_What is expected_.
From the entries that follow, copy each line containing the word "This".

══════════════════════════════

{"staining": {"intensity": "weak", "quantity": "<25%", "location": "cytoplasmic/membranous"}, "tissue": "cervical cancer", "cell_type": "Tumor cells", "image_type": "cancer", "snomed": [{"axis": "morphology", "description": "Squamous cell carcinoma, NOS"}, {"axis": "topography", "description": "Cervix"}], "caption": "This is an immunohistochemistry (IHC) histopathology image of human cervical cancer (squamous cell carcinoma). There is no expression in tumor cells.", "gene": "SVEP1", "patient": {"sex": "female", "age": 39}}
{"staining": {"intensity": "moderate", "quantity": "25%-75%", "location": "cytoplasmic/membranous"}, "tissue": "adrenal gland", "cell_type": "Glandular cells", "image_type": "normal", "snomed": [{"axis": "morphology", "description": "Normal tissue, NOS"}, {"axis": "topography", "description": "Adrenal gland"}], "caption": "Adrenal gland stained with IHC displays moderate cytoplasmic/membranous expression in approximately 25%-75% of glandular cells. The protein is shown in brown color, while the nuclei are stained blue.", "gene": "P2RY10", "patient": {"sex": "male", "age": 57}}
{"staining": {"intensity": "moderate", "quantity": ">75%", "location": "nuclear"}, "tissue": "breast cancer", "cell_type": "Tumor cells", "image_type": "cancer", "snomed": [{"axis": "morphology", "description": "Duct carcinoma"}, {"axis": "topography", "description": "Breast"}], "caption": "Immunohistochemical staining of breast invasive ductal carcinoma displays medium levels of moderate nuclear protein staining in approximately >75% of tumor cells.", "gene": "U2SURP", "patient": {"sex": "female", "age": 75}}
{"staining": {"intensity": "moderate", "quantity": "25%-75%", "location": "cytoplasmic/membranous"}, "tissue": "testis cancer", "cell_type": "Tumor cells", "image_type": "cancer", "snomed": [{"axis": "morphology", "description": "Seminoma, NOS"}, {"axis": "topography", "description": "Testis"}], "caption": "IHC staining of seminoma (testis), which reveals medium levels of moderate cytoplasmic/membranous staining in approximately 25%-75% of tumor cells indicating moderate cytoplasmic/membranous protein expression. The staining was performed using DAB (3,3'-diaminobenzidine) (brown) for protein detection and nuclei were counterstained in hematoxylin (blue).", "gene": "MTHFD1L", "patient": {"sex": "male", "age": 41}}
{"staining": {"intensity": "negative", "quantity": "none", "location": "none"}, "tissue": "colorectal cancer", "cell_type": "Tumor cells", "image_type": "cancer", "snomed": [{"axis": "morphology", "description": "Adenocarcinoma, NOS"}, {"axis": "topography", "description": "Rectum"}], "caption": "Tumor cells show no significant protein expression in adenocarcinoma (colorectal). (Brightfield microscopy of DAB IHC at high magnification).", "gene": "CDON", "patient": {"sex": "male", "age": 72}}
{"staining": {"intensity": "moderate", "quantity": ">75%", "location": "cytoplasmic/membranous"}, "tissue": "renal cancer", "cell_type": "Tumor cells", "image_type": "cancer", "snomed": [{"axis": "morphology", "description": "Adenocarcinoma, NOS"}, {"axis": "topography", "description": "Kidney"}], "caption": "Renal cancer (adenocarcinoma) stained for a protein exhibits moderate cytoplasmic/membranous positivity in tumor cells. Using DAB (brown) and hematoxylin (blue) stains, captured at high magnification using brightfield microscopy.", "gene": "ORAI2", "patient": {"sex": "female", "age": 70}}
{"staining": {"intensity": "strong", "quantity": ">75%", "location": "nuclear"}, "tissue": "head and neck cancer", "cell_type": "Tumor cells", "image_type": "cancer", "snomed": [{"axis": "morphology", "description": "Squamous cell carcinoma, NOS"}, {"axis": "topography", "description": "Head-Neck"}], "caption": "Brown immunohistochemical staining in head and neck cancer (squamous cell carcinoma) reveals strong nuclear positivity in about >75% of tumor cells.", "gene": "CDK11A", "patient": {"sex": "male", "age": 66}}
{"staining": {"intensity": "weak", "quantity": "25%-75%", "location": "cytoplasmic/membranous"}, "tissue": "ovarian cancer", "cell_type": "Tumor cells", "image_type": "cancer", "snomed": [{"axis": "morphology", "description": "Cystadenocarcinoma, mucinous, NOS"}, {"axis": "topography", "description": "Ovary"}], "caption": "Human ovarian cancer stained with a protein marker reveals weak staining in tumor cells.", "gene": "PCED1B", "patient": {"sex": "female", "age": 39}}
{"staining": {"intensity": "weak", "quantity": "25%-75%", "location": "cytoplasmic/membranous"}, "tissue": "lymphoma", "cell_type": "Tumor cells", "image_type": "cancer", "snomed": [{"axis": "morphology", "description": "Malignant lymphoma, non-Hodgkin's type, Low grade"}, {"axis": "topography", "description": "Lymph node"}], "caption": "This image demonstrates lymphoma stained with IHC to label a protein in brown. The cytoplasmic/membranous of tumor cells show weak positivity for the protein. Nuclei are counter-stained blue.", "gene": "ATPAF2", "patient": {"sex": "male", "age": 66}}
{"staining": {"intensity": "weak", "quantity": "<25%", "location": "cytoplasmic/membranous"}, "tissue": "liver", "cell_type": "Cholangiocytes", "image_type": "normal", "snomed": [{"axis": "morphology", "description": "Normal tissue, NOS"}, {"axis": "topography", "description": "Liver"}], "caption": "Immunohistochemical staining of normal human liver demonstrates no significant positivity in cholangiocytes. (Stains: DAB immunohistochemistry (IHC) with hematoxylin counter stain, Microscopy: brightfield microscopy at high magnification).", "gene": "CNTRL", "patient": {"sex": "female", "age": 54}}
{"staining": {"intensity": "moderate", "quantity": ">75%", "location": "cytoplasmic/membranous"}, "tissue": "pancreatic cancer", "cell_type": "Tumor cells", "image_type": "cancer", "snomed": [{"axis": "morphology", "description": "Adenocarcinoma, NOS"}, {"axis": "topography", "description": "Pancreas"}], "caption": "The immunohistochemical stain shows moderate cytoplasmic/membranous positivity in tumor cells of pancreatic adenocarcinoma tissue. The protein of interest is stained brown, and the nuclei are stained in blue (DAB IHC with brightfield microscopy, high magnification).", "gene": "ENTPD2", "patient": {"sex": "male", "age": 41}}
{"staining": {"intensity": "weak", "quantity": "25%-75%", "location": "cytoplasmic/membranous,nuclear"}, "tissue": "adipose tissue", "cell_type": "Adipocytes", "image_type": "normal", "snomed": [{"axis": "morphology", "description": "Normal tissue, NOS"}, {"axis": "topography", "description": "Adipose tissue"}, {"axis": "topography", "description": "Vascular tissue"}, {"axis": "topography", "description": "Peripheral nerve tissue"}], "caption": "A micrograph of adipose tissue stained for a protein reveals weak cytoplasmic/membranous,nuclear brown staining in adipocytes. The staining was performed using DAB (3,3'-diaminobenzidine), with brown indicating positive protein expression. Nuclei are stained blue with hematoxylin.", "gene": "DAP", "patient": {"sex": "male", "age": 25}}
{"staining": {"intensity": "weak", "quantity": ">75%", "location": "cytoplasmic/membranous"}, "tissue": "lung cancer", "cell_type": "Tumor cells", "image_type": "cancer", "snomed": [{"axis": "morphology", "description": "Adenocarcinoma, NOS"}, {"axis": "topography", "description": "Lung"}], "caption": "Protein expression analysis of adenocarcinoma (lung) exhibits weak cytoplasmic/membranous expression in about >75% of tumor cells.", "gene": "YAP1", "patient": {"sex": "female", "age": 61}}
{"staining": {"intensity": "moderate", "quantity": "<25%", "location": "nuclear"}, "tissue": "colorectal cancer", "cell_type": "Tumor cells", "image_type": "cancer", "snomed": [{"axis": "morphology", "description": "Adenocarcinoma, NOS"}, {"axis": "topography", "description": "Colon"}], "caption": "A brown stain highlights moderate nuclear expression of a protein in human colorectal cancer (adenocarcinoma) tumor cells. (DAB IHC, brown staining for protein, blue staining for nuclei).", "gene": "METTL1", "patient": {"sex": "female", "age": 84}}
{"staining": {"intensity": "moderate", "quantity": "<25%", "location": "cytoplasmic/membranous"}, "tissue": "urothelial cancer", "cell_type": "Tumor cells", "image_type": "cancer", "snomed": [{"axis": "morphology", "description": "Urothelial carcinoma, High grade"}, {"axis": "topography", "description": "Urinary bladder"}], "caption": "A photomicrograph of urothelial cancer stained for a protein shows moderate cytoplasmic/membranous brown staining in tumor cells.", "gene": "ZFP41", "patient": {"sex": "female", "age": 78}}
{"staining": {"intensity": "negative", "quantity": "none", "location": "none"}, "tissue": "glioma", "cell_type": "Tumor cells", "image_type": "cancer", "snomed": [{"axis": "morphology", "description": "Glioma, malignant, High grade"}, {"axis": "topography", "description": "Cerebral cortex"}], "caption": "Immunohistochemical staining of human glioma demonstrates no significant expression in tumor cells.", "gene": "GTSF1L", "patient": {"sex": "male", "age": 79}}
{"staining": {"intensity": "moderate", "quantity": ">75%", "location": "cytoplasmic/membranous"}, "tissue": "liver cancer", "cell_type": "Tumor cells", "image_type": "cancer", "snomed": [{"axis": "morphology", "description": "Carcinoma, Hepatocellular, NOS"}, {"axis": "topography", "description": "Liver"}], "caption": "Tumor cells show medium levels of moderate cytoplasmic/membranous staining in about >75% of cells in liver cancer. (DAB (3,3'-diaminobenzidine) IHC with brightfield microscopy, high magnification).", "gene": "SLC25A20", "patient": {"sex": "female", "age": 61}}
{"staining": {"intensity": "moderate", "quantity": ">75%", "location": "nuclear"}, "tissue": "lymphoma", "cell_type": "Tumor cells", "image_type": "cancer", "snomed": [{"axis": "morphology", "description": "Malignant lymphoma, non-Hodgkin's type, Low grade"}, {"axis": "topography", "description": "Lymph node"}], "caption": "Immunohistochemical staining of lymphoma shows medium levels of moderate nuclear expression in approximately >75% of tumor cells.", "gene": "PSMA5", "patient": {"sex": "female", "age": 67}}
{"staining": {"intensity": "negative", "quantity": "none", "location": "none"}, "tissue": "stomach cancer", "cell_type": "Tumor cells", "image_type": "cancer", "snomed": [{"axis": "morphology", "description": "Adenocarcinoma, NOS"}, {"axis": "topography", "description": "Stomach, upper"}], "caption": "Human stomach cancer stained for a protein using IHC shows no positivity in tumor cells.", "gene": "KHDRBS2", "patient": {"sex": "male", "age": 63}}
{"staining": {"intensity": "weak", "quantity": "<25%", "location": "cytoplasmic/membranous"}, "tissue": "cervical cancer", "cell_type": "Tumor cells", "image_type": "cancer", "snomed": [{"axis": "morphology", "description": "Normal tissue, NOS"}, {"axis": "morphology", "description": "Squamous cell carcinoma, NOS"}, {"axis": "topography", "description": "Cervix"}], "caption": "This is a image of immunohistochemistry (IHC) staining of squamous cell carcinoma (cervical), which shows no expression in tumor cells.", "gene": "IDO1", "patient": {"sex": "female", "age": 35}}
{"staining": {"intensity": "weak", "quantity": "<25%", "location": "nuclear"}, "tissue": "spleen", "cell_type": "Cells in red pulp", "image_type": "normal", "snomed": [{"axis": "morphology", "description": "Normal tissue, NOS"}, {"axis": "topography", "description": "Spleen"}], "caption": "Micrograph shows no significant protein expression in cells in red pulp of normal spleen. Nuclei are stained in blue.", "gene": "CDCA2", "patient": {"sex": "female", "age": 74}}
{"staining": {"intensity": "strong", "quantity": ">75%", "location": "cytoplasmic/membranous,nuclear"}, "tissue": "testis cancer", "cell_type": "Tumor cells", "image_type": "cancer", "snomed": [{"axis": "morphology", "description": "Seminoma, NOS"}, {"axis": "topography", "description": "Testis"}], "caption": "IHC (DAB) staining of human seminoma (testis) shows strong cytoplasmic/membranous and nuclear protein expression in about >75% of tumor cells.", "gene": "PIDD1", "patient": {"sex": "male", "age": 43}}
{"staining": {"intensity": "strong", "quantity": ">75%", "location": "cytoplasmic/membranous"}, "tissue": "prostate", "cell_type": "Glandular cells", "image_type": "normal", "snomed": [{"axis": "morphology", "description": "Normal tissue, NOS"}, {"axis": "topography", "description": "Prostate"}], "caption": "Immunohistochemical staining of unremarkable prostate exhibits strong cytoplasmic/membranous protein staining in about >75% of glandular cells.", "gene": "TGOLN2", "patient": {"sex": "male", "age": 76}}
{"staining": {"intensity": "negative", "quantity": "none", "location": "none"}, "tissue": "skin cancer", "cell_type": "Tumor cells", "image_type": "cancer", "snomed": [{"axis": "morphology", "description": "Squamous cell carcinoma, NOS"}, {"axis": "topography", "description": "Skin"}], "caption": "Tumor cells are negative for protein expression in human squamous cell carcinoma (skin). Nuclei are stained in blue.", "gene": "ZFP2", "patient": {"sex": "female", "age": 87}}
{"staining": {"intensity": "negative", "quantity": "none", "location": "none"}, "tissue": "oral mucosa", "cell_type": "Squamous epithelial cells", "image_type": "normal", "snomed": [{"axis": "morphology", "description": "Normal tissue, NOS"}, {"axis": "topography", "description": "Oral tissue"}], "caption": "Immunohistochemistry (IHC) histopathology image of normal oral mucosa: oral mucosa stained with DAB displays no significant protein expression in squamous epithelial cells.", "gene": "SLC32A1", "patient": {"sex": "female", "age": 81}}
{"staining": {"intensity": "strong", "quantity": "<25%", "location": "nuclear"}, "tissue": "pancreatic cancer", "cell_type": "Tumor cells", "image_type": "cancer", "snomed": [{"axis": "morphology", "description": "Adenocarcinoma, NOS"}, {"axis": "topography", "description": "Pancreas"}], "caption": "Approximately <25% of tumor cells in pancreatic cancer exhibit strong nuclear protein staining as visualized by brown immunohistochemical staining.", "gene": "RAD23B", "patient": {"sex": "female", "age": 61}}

══════════════════════════════

_Response to the exercise_.
{"staining": {"intensity": "weak", "quantity": "<25%", "location": "cytoplasmic/membranous"}, "tissue": "cervical cancer", "cell_type": "Tumor cells", "image_type": "cancer", "snomed": [{"axis": "morphology", "description": "Squamous cell carcinoma, NOS"}, {"axis": "topography", "description": "Cervix"}], "caption": "This is an immunohistochemistry (IHC) histopathology image of human cervical cancer (squamous cell carcinoma). There is no expression in tumor cells.", "gene": "SVEP1", "patient": {"sex": "female", "age": 39}}
{"staining": {"intensity": "weak", "quantity": "25%-75%", "location": "cytoplasmic/membranous"}, "tissue": "lymphoma", "cell_type": "Tumor cells", "image_type": "cancer", "snomed": [{"axis": "morphology", "description": "Malignant lymphoma, non-Hodgkin's type, Low grade"}, {"axis": "topography", "description": "Lymph node"}], "caption": "This image demonstrates lymphoma stained with IHC to label a protein in brown. The cytoplasmic/membranous of tumor cells show weak positivity for the protein. Nuclei are counter-stained blue.", "gene": "ATPAF2", "patient": {"sex": "male", "age": 66}}
{"staining": {"intensity": "weak", "quantity": "<25%", "location": "cytoplasmic/membranous"}, "tissue": "cervical cancer", "cell_type": "Tumor cells", "image_type": "cancer", "snomed": [{"axis": "morphology", "description": "Normal tissue, NOS"}, {"axis": "morphology", "description": "Squamous cell carcinoma, NOS"}, {"axis": "topography", "description": "Cervix"}], "caption": "This is a image of immunohistochemistry (IHC) staining of squamous cell carcinoma (cervical), which shows no expression in tumor cells.", "gene": "IDO1", "patient": {"sex": "female", "age": 35}}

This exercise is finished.